Brosnan said those taking ivermectin probably thought it was “worth that gamble because it’s a drug that’s approved for some other conditions”.
“So in a desperate situation, people think they are hedging their bets,” she said. “There’s also a potential to feel guilty or to feel regret that maybe you didn’t do as much as you could have, or maybe didn’t do the right thing.”

Brosnan also linked the trend to a decreasing trust in the authority of scientists.
“People are more aware of past scientific controversies and also that knowledge evolves, so what we think of as a fact one day can change with new research,” Brosnan said. “They may be more convinced by the testimonies of people they know or people that are in their social network on social media.”

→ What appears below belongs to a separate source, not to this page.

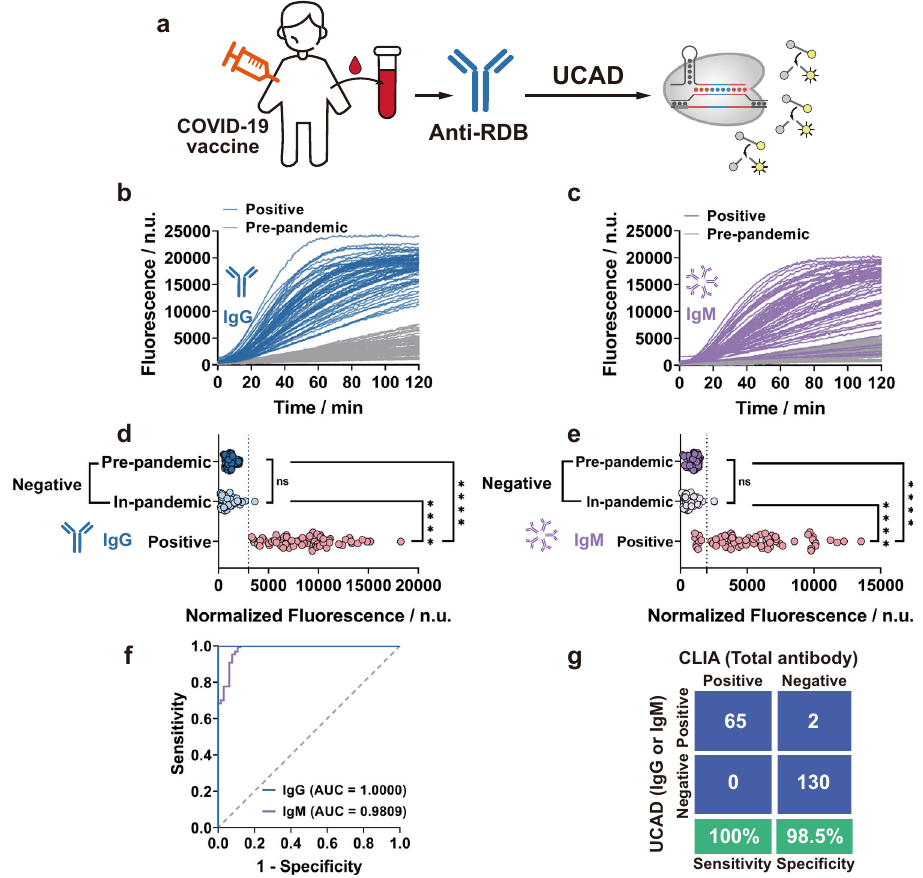
Fig. 3 | Clinical validation of UCAD. a Schematic illustration of the work fl ow for clinical validation of UCAD. b , c Kinetic curves for the detection of anti-RBD IgG ( b ) and IgM ( c ) in 65 anti-RBD positive sera collected from healthy individuals who received two shots of inactivated COVID-19 vaccine and 77 pre-pandemic sera. d , e Endpoint fl uorescence signals at 40min of three clinical cohorts, including 77 pre-pandemic samples, 65 positive samples, and 55 presumptive negative sera collected during the pandemic. Both the anti-RBD IgG and IgM levels of the positive cohort ( n =65) were signi fi cantly higher than those of the pre-pandemic ( p =6.76e − 27 for IgG and p =9.15e − 15 for IgM) and in-pandemic negative cohorts ( p =1.44e − 20 for IgG and p =2.59e − 18 for IgM). But the pre- pandemic and in-pandemic negative cohorts had no signi fi cant difference ( p =0.2595 for IgG and p =0.0607 for IgM) and were thus combined as one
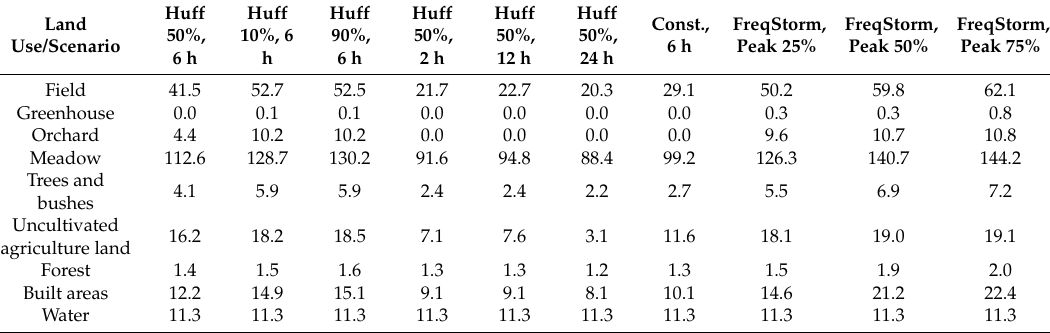
Table 8. Area (10 3 m 2 ) of flooded land use types for the 10 selected scenarios for the 100-year return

That some doctors were apparently prescribing it has also given ivermectin “an air of legitimacy”.
“The fact that some doctors are prescribing it but others aren’t, and the authorities are saying that it shouldn’t be used for Covid-19, probably fuels further mistrust of medicine and regulatory bodies who are saying that it shouldn’t be used,” Brosnan added.

Australia on Saturday recorded 1,756 infections, another record high, with officials warning that worse was yet to come.
Most of the cases were again in New South Wales, which has been fighting an outbreak of the highly infectious Delta variant since mid-June. The state reported 1,533 new cases and four further deaths.
Neighbouring Victoria reported 190 cases, the Australian Capital Territory 32 and Queensland one. Recent daily infections are running about double the levels of Australia’s previous worst wave of the pandemic a year ago.